As for the System32 method, go to the system drive, click on the Windows folder, and then click on System32. Then, look for the oldest folders regarding created and modified dates. This method might work better for you, but our oldest folders were created back in 2019, a year before we assembled our PC.

We don’t know what’s the reason for this, but since we used an old SSD as our system drive, it might be possible these are leftover folders from the previous Windows installation or something similar.

7. Check your System Volume Information folder

Another interesting and not-so-obvious way to find out how old your computer is is by checking your System Volume Information folder. This is a hidden and system folder, meaning you’ll have to turn on these options in Windows Explorer. We already explained how to do that above. Once you’ve done what’s needed, open your system drive (usually C), and you should see the System Volume Information folder at the root of the C drive.

Now, the System Volume Information folder is created after the disk in question is formatted for the first time. In other words, the creation date of this folder can be a pretty good way to determine the exact age of your computer, as long as you didn’t format it more than once.

This works best for laptops and prebuilt desktop PCs. It also works rather well for DIY PCs that use all brand-new components, and that didn’t have their driver formatted multiple times.

This method doesn’t work well for our particular PC because, as we already said, we used an old SSD as the system drive. However, we only formatted the drive once, back when we bought it. And as you can see, the System Volume Information created date is late April 2017. And yes, this is the date we first installed Windows on this SSD.

So, if you have a computer with a storage drive you know hasn’t been formatted multiple times, determining the age of the System Volume Information folder is the most accurate method of determining your PC’s age.

This is also a pretty good way to check if the person who sold your PC used older components. Chances are they installed Windows without formatting the drive if it has already been formatted. So, if they used an old storage drive for a PC that should be brand new, this is the way to find that out.

8. How to determine the age of your MacBook/iMac

Last but not least, let’s show you how to find out how old your MacBook or iMac is. First of all, you should locate your Mac’s serial number. The sticker with the serial number should be located somewhere on the chassis. If you cannot find it, here’s how to find it in MacOS:

  • Click on the Apple Icon on the Upper Left Side
  • Once the menu opens, click on the “About this Mac” button
  • Next, click on the “More Info” button
  • Once the window with extra info opens, look for the Serial Number information
  • Copy the serial number and type “Apple Check Coverage website” in the search
  • Enter your serial number and type Captcha, and click on the Continue button
  • The next page should show you the release date of your MacBook or iMac computer

How old is my computer/laptop – conclusion

As you can see, there isn’t a full-proof way to determine your PC’s age.
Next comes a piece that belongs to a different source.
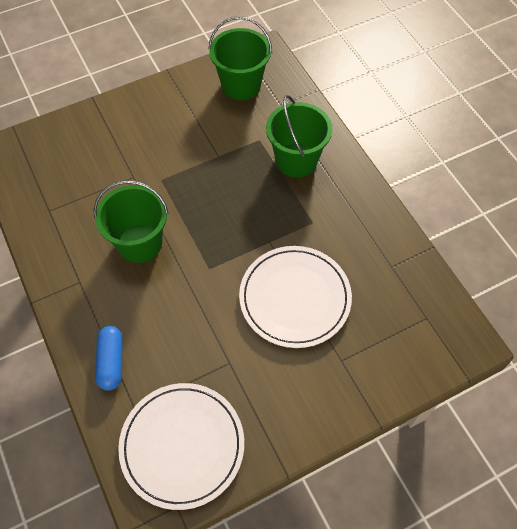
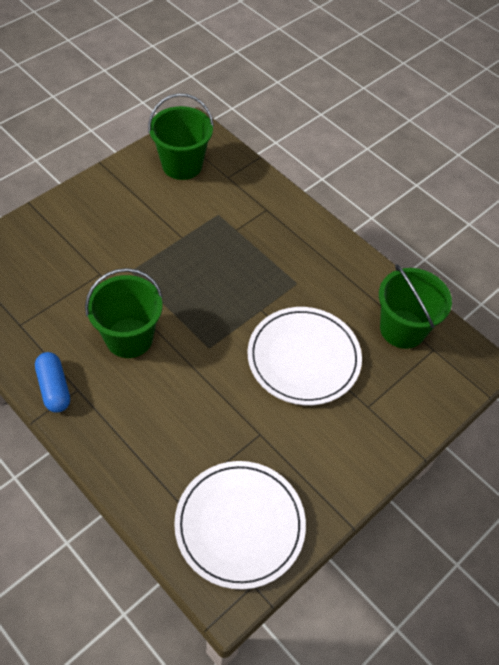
camera: 20 degrees left, 5 degrees down
blue capsule [95,326,123,391] -> blue capsule moved to [35,352,70,413]
green bucket [266,95,332,177] -> green bucket moved to [379,264,452,349]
Some methods, such as looking for your motherboard or CPU release date, are great for getting ballpark estimates.

Other methods, such as checking your BIOS version or the original Windows installation date, can give you the exact date your PC first turned on. However, for the first method to be accurate, your motherboard BIOS shouldn’t be updated. On the other hand, the second method is useless if you upgraded your Windows from 10 to 11 or reinstalled Windows at some point.

Finally, checking the creation date of your System Volume Information folder can be a perfect way to find out how old your PC is, as long as your system drive wasn’t formatted after the initial formatting procedure needed for OS installation.

If you ask us, most users should get a reasonably accurate age of their PC by using the BIOS version or System Volume Information method. A small percentage of PC users update their BIOS or format their system drive more than once. If you’re looking for the best way to determine how old your computer is, these two methods should work best for most people.